The design is described per section:


For obvious reasons the robot was held as light as possible, making it more mobile and easier attachable to the window surfaces. Attachment was first done by windshield washer fluid pump to generate a negative pressure. This turned out to not be a suitable choice as it required a cooldown period and would quickly need membrane repairs.

After this the designers set on the use of a centrifugal blower that creates a pressure difference which ‘pulls’ the robot to the window. This also resulted in a higher air flow rate making it so that the robot would almost instantaneously stuck to the surface upon placing.

The robots movement came from a pair of high friction wheels at the back of the robot. The friction on these wheels create an additional ‘sticking’ factor for the robot to be able to stay on the window surface.

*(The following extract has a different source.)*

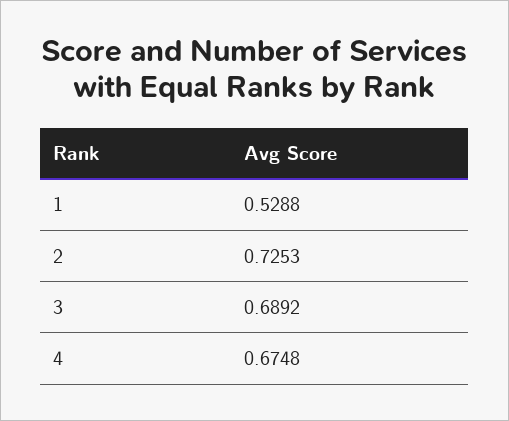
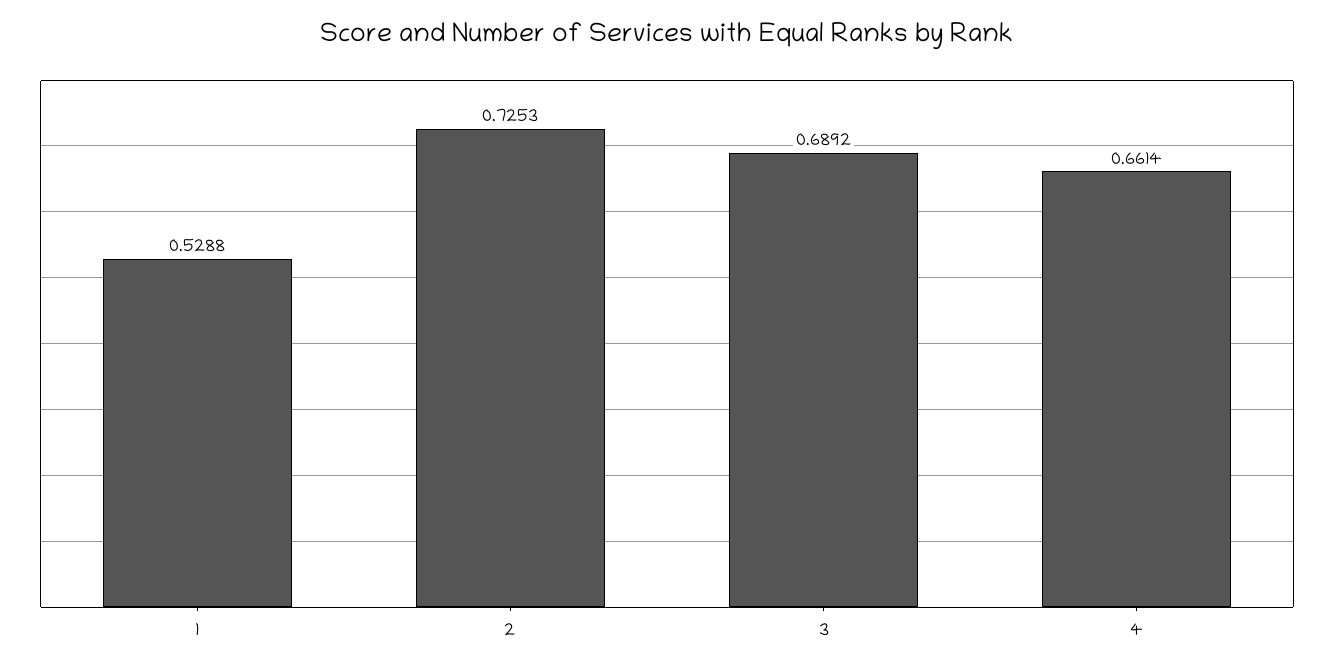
4: 0.6748 -> 0.6614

The biggest challenge was formed by the fact that the robot needed to be able to navigate multiple windows, and thus needed to be able to transfer over ledges to neighbouring window panes. The solution used in this design was the attachment of stilts to the side of the robot. When the robot approaches a window ledge, these stilts will support the robot whilst its ‘hanging’ from the safety cord attached at the top of the building. This safety cord would be able to navigate the top of the building, moving the robot over any ledges it may encounter. In order for this to work, the robot most only extend these stilts when it is needed to get over a ledge, otherwise the robot will lose suction and fall of the window.

Software and electronics:

The software of the robot was deemed to be fairly straightforward. The operational principle is to have the robot drive along the perimeter of the bottom window, then fill in missing area (having measured the window by means of wheel turns). The robot then lifts itself to the top window pane, and cleans it with the same pattern. It lowers itself down using the safety tether again, and waits at the starting point to be picked up by the operator.

It is important to maintain a straight heading using the accelerometer data (which essentially indicates the direction of gravity) and the encoder data (which indicates wheel speeds, which must be matched between the robots). This part of the system control is done on the motor control AVR, and is the bare-bones “low-level” functionality of the robot.